Many are drawn to an unauthorized installation of street art posted on a construction fence facing one side of the pit. It is the work of youthful conceptual artist Edwin Cass, a New York native who is part of a consortium calling itself Ground Zero Arts. The concept is simple: A large poster with the names of the 3,000 victims listed alphabetically, flanked by giant American flags on which those same names have been inscribed.

Cass encourages people to circle the name of a victim, write a thought or a prayer, or leave some small bit of themselves behind. Eventually, he hopes these heavily encrusted personal documents of remembrance will become part of a museum or collection of artifacts at the site.

One of the flags, Cass said, was donated to his project by the firefighters of Ladder 10, Engine 10, whose firehouse stands opposite Ground Zero. Another flag was given to him by construction workers who had flown it in the pit.

Why do people feel compelled to write something, leave something behind on his wall of posters and flags?

"I don't know," Cass said. "Maybe it helps with closure."

He is immediately corrected by a woman standing nearby wearing a ribbon that signifies she is a relative of one of the Sept. 11 victims. "There's no such thing as closure," she says firmly. "It goes on and on."

Cass apologizes. "Maybe I should say it helps with the grieving somehow," he says. "Thank you for helping me understand."

"That's all right," the woman says, patting Cass gently on the shoulder.

There's no telling how long it will be before these memory flags — or any of the other artifacts for that matter — find a permanent home. New York is still fiercely debating what should be done with the site and surrounding area.

Former Mayor Rudy Giuliani insisted yesterday that the focus should be on a memorial to those who died, with office or commercial space a secondary consideration.

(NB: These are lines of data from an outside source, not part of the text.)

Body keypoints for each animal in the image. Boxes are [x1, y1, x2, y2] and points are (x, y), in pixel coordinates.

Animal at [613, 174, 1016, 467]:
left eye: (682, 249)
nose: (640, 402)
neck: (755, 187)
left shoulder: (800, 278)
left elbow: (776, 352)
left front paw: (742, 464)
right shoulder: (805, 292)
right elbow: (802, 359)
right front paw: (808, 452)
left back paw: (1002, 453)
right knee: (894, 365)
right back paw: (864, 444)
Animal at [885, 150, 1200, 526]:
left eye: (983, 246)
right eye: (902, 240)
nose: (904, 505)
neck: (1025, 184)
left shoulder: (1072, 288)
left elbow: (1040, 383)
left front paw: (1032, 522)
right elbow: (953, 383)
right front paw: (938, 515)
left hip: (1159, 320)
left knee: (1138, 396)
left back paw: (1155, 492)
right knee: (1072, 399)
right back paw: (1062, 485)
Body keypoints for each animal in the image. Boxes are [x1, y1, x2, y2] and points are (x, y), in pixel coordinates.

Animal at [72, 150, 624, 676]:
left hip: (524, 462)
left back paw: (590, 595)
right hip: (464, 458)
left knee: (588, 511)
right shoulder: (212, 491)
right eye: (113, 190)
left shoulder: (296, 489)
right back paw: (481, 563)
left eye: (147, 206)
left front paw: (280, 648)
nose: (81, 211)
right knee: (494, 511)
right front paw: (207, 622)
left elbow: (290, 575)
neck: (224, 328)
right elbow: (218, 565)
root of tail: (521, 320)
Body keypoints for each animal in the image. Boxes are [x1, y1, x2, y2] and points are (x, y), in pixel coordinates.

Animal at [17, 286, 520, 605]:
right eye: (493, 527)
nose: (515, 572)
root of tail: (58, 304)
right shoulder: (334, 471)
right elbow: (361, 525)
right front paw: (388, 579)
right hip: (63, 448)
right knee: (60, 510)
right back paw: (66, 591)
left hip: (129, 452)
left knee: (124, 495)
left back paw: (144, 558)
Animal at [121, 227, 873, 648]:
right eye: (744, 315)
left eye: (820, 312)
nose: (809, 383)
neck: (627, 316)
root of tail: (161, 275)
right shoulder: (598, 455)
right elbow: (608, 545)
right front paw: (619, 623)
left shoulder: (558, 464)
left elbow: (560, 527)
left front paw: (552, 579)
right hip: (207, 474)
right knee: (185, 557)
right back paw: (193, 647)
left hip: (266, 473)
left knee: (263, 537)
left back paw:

That debate will be fought out on a battlefield of emotion and money. But for some visitors, what happens physically at Ground Zero is far less important than what the site represents emotionally and spiritually.

That was the point made by Bernice Cosey Pully, who grew up in segregated Mississippi and went on to become a peace activist and human rights campaigner. Pully was at Ground Zero yesterday with an international group of women, many carrying peace banners sewn and painted by school children around the country and world.

While a group nearby read — one by one — the heartbreaking profiles of individual victims that originally appeared in the New York Times in the days and weeks following Sept. 11, Pully and her companions joined hands in a brief prayer circle in a plea for peace and reconciliation.

"To us," she said, "this place represents a tangible hope that one day, we will have peace."